Варвара, конечно, ставила ему в пример Солженицына, который сразу разобрался и с Западом, и с Востоком, отчего сделался неуязвимым ни для того, ни для другого, поскольку изворотливость его арифметического ума и закаленность сердца помогали ему протиснуться сквозь джунгли людского устройства и тут же движением ладони стряхнуть колючки, песчинки и всех насекомых. На то он и был Солженицыным, что говорить.

Два университета, расположенные в Германии не так далеко друг от друга, приглашали Владимирова прочесть несколько курсов по русской и советской литературе, но одновременно с их приглашениями возникла идея журнала, который, как была уверена Варвара, должен будет оказаться и сильнее, и во сто крат интереснее того, затеянного Устиновым издания, которое советская пресса поливала помоями так щедро, с такою обильностью, что сами поливщики диву давались. Все эти планы, как со страхом чувствовал Владимиров, устремлялись к одному: к тому, что ему придется бросить роман, который терзал его так, как отца, вынужденного с утра и до глубокой ночи зарабатывать деньги вне дома, терзает мысль о больном ребенке, брошенном на попечение соседки.

Ни разу не поговорили с Ариной. Она не подходила к телефону, хотя он каждое утро спускался в одном пиджаке к автомату, скрипел ледяной двушкой, заталкивая ее в промерзшую щель, и долго, с беспомощно бьющимся сердцем слушал гудок, представляя себе свой дом, кабинет, хохлому над плитою и плечи Арины, дрожь которых так и осталась внутри его пальцев с той ночи. Нельзя было думать об этом. Иначе пришлось бы, наверное, ползти обратно, по снегу, в свой дом. Дома не было.

В день перед отъездом он приехал к Кате в институт, чтобы попрощаться. Она ждала его в вестибюле, спокойная, но ярко-бледная, такая, что он даже испугался, не заболела ли она, и сразу сказала, что у нее очень мало времени, потому что сегодня они целый день работают в больничном морге и она отпросилась всего на пятнадцать минут. Он понял, почему она такая бледная и измученная, и мысль, что Катя, дочка, только что пришла из морга, где она что-то делала c мертвыми, вызвала в нем испуг и отвращение.

– Не суди меня, – сказал он глухо. – Сложилось так, милая…

– Сложилось… – голосом, похожим на материнский, повторила она. – Да это ведь смерть!

Она сказала «смерть», потому что, наверное, только что пришла из морга. Ее нужно было обнять сейчас крепко и не уходить никуда. И вместе вернуться домой. И поужинать вместе. И жить вместе дальше. Откуда вдруг смерть?

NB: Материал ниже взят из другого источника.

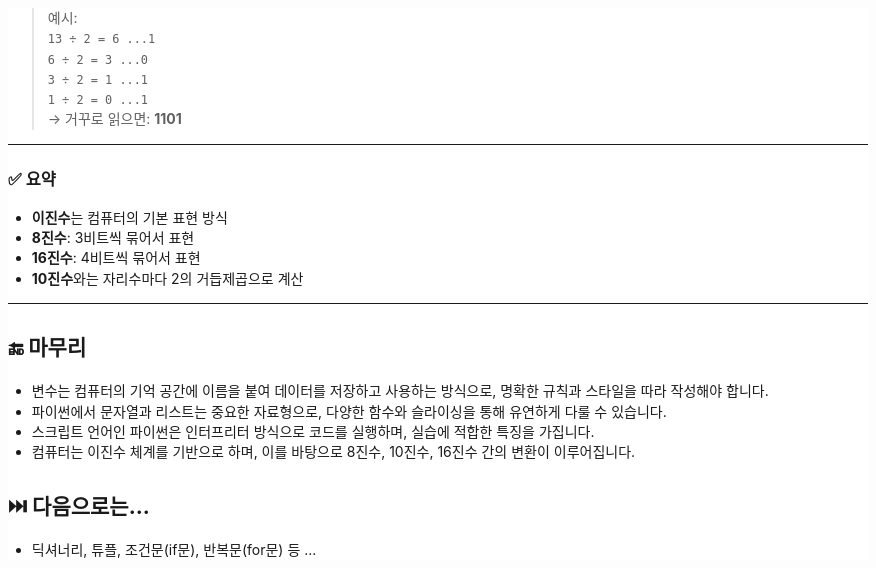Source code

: > 예시:  
> `13 ÷ 2 = 6 ...1`  
> `6 ÷ 2 = 3 ...0`  
> `3 ÷ 2 = 1 ...1`  
> `1 ÷ 2 = 0 ...1`  
> → 거꾸로 읽으면: **1101**

---

### ✅ 요약

- **이진수**는 컴퓨터의 기본 표현 방식
- **8진수**: 3비트씩 묶어서 표현
- **16진수**: 4비트씩 묶어서 표현
- **10진수**와는 자리수마다 2의 거듭제곱으로 계산

--- 

## 🔚 마무리

- 변수는 컴퓨터의 기억 공간에 이름을 붙여 데이터를 저장하고 사용하는 방식으로, 명확한 규칙과 스타일을 따라 작성해야 합니다.
- 파이썬에서 문자열과 리스트는 중요한 자료형으로, 다양한 함수와 슬라이싱을 통해 유연하게 다룰 수 있습니다.
- 스크립트 언어인 파이썬은 인터프리터 방식으로 코드를 실행하며, 실습에 적합한 특징을 가집니다.
- 컴퓨터는 이진수 체계를 기반으로 하며, 이를 바탕으로 8진수, 10진수, 16진수 간의 변환이 이루어집니다.

## ⏭️ 다음으로는...
- 딕셔너리, 튜플, 조건문(if문), 반복문(for문) 등 ...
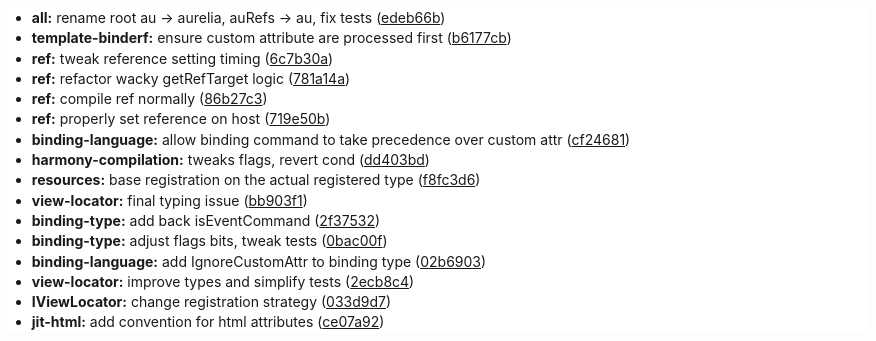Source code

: - **all:** rename root au -> aurelia, auRefs -> au, fix tests ([edeb66b](https://github.com/aurelia/aurelia/commit/edeb66b))
- **template-binderf:** ensure custom attribute are processed first ([b6177cb](https://github.com/aurelia/aurelia/commit/b6177cb))
- **ref:** tweak reference setting timing ([6c7b30a](https://github.com/aurelia/aurelia/commit/6c7b30a))
- **ref:** refactor wacky getRefTarget logic ([781a14a](https://github.com/aurelia/aurelia/commit/781a14a))
- **ref:** compile ref normally ([86b27c3](https://github.com/aurelia/aurelia/commit/86b27c3))
- **ref:** properly set reference on host ([719e50b](https://github.com/aurelia/aurelia/commit/719e50b))
- **binding-language:** allow binding command to take precedence over custom attr ([cf24681](https://github.com/aurelia/aurelia/commit/cf24681))
- **harmony-compilation:** tweaks flags, revert cond ([dd403bd](https://github.com/aurelia/aurelia/commit/dd403bd))
- **resources:** base registration on the actual registered type ([f8fc3d6](https://github.com/aurelia/aurelia/commit/f8fc3d6))
- **view-locator:** final typing issue ([bb903f1](https://github.com/aurelia/aurelia/commit/bb903f1))
- **binding-type:** add back isEventCommand ([2f37532](https://github.com/aurelia/aurelia/commit/2f37532))
- **binding-type:** adjust flags bits, tweak tests ([0bac00f](https://github.com/aurelia/aurelia/commit/0bac00f))
- **binding-language:** add IgnoreCustomAttr to binding type ([02b6903](https://github.com/aurelia/aurelia/commit/02b6903))
- **view-locator:** improve types and simplify tests ([2ecb8c4](https://github.com/aurelia/aurelia/commit/2ecb8c4))
- **IViewLocator:** change registration strategy ([033d9d7](https://github.com/aurelia/aurelia/commit/033d9d7))
- **jit-html:** add convention for html attributes ([ce07a92](https://github.com/aurelia/aurelia/commit/ce07a92))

– Поверь мне! – сказал он. – Поверь! Я сделаю все, чтобы мы с тобой встретились…

Он обхватил ее голову и прижал к себе. На них начали оглядываться, и, испугавшись, что он может опять чем-то повредить ей, Владимиров отпустил ее и быстро вложил в карман ее белого халата конверт с деньгами. Она отступила на шаг. Лицо ее мелко дрожало.

– Прощай, мой отец, – сказала она. – Пиши до востребования.

Быстро и широко миновала пространство до лестницы и, быстро ввинтившись в поток остальных, мелькнула в пролете и скрылась.

Он возвращался из института по Комсомольскому проспекту. Темнело так быстро, по-зимнему, и в окнах уже горел свет. Проехавшая машина обдала его брызгами коричневой жижи. Владимиров остановился и показал водителю кулак. Он их никогда не увидит. Ни дочки своей, ни Арины. Никогда не будет идти вечером по Комсомольскому проспекту, и ветки, покрытые льдом, сквозь который чернеет кора, ему не напомнят застывшие руки худых балерин. Перед дверью магазина «Дары природы» толпились люди. Развесная клюква в сахаре, любимое лакомство Кати, лежала, сверкая, в деревянных ящиках с легкой изморозью по бокам, и краснощекая продавщица, ловко подцепляя ягоды ковшом, ссыпала их в бумажные кульки, взвешивала, получала деньги и распухшими пальцами отсчитывала сдачу.